I had one overwhelming impression as I watched the opening minutes of the television show documenting her case, and it was this—if you made a list of bad ways to begin a childhood, Candie’s life checks every box: Parents on drugs, father abuses children physically and sexually, parents split up, mom values drugs over children, child runs away at 8 years old, is raised in a criminal organization complete with enemies, feuds, violence, and death, she has no education, no exposure to the gospel, no job skills, no positive influences, no options.
To put it another way, life is hard enough when you have the best of everything. It is hard even when you have all the best habits. Imagine having none of them. Candie’s life was on a path of destruction from Day One.
We happened to be in San Antonio when our daughter took her first steps. We celebrated and immediately began pointing her down a good path. When Candie Dominguez took her first steps in the Alamo City, her parents placed her on the path of destruction and told her to start walking. And that may have been the last thing they ever did for her.
There is a path of destruction and a path of success. Think of it in construction terms: there is the demolition crew and there is the construction crew. Making choices that follow God’s word will keep you off the demolition crew and put you on the construction crew. God’s word will change you from a DESTROYER to a BUILDER.

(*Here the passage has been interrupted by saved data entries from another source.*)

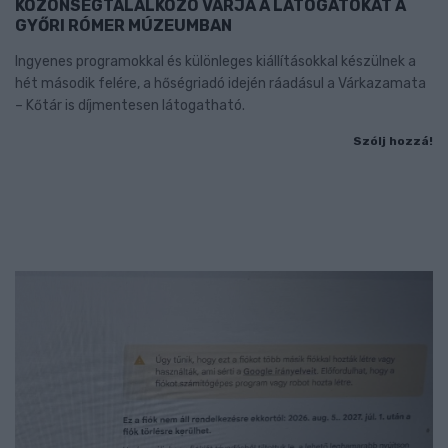
KÖZÖNSÉGTALÁLKOZÓ VÁRJA A LÁTOGATÓKAT A
GYŐRI RÓMER MÚZEUMBAN
Ingyenes programokkal és különleges kiállításokkal készülnek a
hét második felére, a hőségriadó idején ráadásul a Várkazamata
– Kőtár is díjmentesen látogatható.
Szólj hozzá!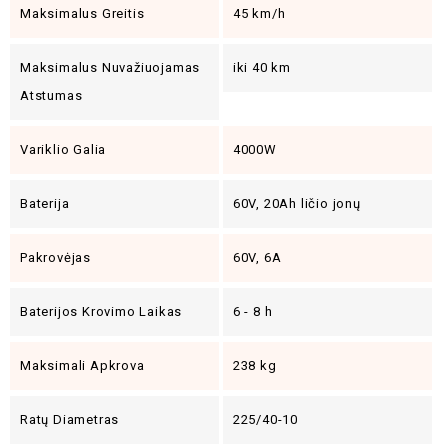
Maksimalus Greitis
45 km/h
Maksimalus Nuvažiuojamas
iki 40 km
Atstumas
Variklio Galia
4000W
Baterija
60V, 20Ah ličio jonų
Pakrovėjas
60V, 6A
Baterijos Krovimo Laikas
6 - 8 h
Maksimali Apkrova
238 kg
Ratų Diametras
225/40-10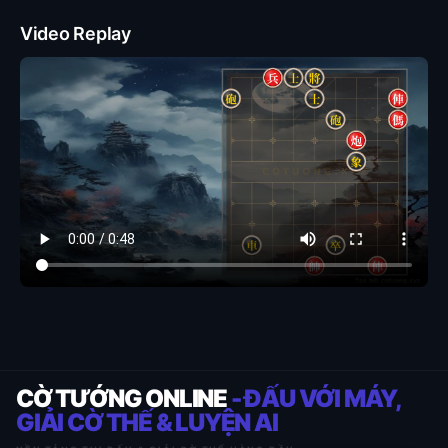
Video Replay
CỜ TƯỚNG ONLINE
- ĐẤU VỚI MÁY,
GIẢI CỜ THẾ & LUYỆN AI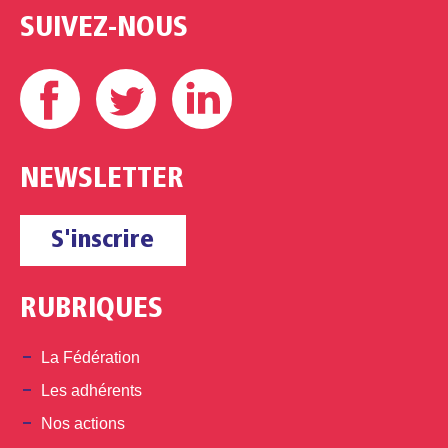
SUIVEZ-NOUS
Facebook
Twitter
Linkedin
NEWSLETTER
S'inscrire
RUBRIQUES
La Fédération
Les adhérents
Nos actions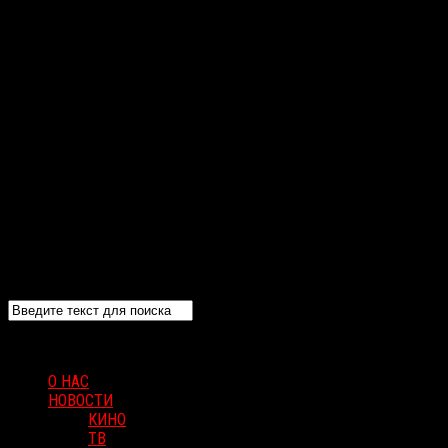
О НАС
НОВОСТИ
КИНО
ТВ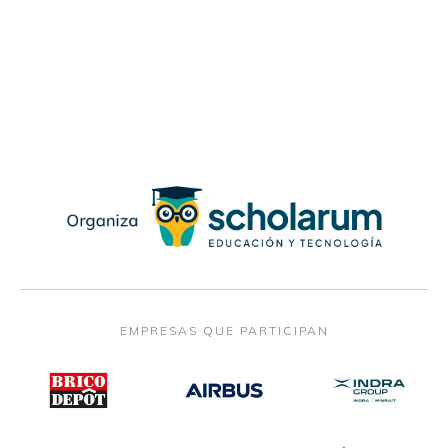
EMPRESAS QUE PARTICIPAN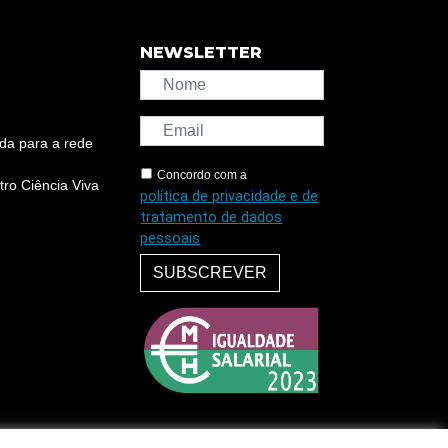
NEWSLETTER
da para a rede
Concordo com a
ro Ciência Viva
política de privacidade e de
tratamento de dados
pessoais
SUBSCREVER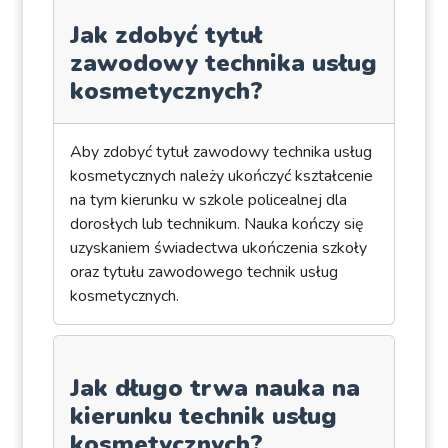
Jak zdobyć tytuł
zawodowy technika usług
kosmetycznych?
Aby zdobyć tytuł zawodowy technika usług
kosmetycznych należy ukończyć kształcenie
na tym kierunku w szkole policealnej dla
dorosłych lub technikum. Nauka kończy się
uzyskaniem świadectwa ukończenia szkoły
oraz tytułu zawodowego technik usług
kosmetycznych.
Jak długo trwa nauka na
kierunku technik usług
kosmetycznych?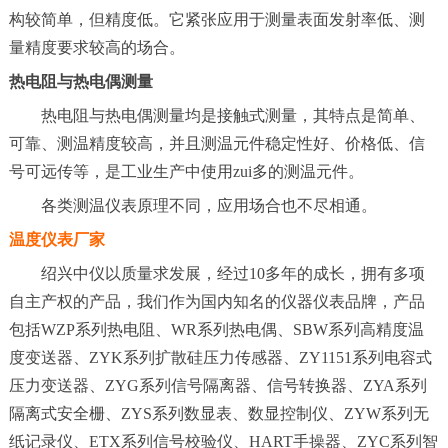
构较简单，但精度低。它紧张应用于测量表面发射率低、测
量精度要求较高的场合。
热电阻与热电偶测量
热电阻与热电偶测量均是接触式测量，其特点是简单、
可靠、测温精度较高，并且测温元件稳定性好、价格低、信
号可远传等，是工业生产中使用zui多的测温元件。
各类测温仪表原理不同，应用场合也不尽相通。
温度仪表厂家
绍兴中仪以质量求发展，经过10多年的成长，拥有多项
自主产权的产品，我们作为国内知名的仪器仪表品牌，产品
包括WZP系列热电阻、WR系列热电偶、SBW系列高精度温
度变送器、ZYK系列扩散硅压力传感器、ZY1151系列电容式
压力变送器、ZYG系列信号隔离器、信号转换器、ZYA系列
隔离式安全栅、ZYS系列数显表、数显控制仪、ZYW系列无
纸记录仪、ETX系列信号校验仪、HART手操器、ZYC系列智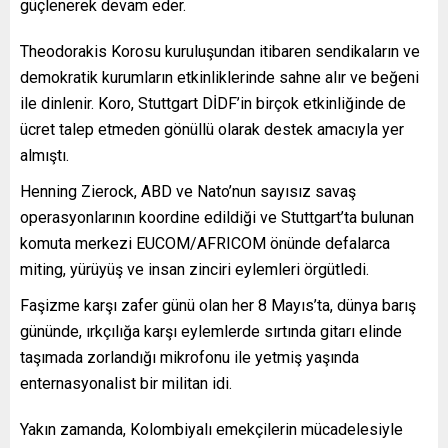
güçlenerek devam eder.
Theodorakis Korosu kuruluşundan itibaren sendikaların ve
demokratik kurumların etkinliklerinde sahne alır ve beğeni
ile dinlenir. Koro, Stuttgart DİDF’in birçok etkinliğinde de
ücret talep etmeden gönüllü olarak destek amacıyla yer
almıştı.
Henning Zierock, ABD ve Nato’nun sayısız savaş
operasyonlarının koordine edildiği ve Stuttgart’ta bulunan
komuta merkezi EUCOM/AFRICOM önünde defalarca
miting, yürüyüş ve insan zinciri eylemleri örgütledi.
Faşizme karşı zafer günü olan her 8 Mayıs’ta, dünya barış
gününde, ırkçılığa karşı eylemlerde sırtında gitarı elinde
taşımada zorlandığı mikrofonu ile yetmiş yaşında
enternasyonalist bir militan idi.
Yakın zamanda, Kolombiyalı emekçilerin mücadelesiyle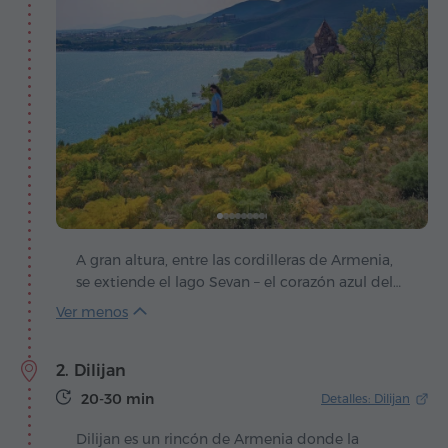
A gran altura, entre las cordilleras de Armenia,
se extiende el lago Sevan – el corazón azul del
país, que late al compás del viento y del sol. La
leyenda cuenta que aquí, antaño, se alzaba un
valle verde, hasta que el cielo derramó sus
2. Dilijan
lágrimas y lo llenó de agua para entregar a la
humanidad un regalo invaluable.
20-30 min
Detalles: Dilijan
Dilijan es un rincón de Armenia donde la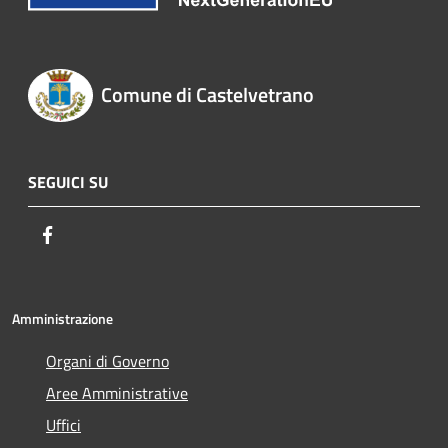
Comune di Castelvetrano
SEGUICI SU
Facebook
Amministrazione
Organi di Governo
Aree Amministrative
Uffici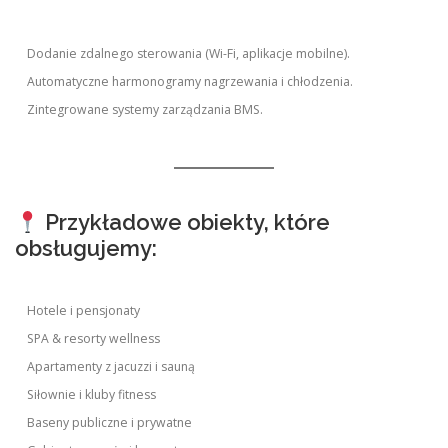
Dodanie zdalnego sterowania (Wi-Fi, aplikacje mobilne).
Automatyczne harmonogramy nagrzewania i chłodzenia.
Zintegrowane systemy zarządzania BMS.
Przykładowe obiekty, które
obsługujemy:
Hotele i pensjonaty
SPA & resorty wellness
Apartamenty z jacuzzi i sauną
Siłownie i kluby fitness
Baseny publiczne i prywatne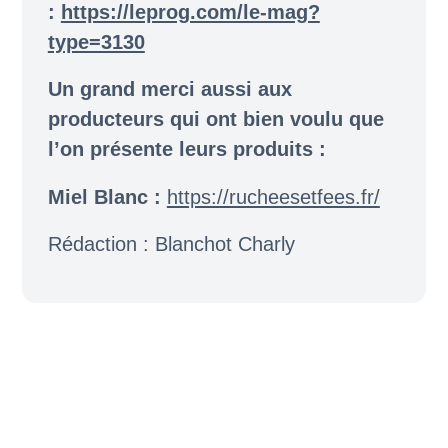
:
https://leprog.com/le-mag?
type=3130
Un grand merci aussi aux
producteurs qui ont bien voulu que
l’on présente leurs produits :
Miel Blanc :
https://rucheesetfees.fr/
Rédaction : Blanchot Charly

David writes, “By the works of your lips, I have kept myself from the path of the Destroyer” Psalm 17:4. That is, the Word of God will keep you off the path of destruction. Instead, the word of God will lead you to the mountain of God.
“The earth is the Lord’s and the fullness thereof, the world and they that dwell therein… Who shall ascend into the hill of the Lord, or who shall stand in His holy place? He that hath clean hands and a pure heart … he shall receive the blessing of the Lord” Psalm 24:1-5.
God, thank you for blessing us with your word that guides us away from the path of the Destroyer. Make us builders. May we follow your path, live productive lives, and “ascend into the hill of the Lord.” Show us how to walk with you and how to lead young people to do the same. Help us to draw others to walk the narrow path that leads to life, Matthew 7:14.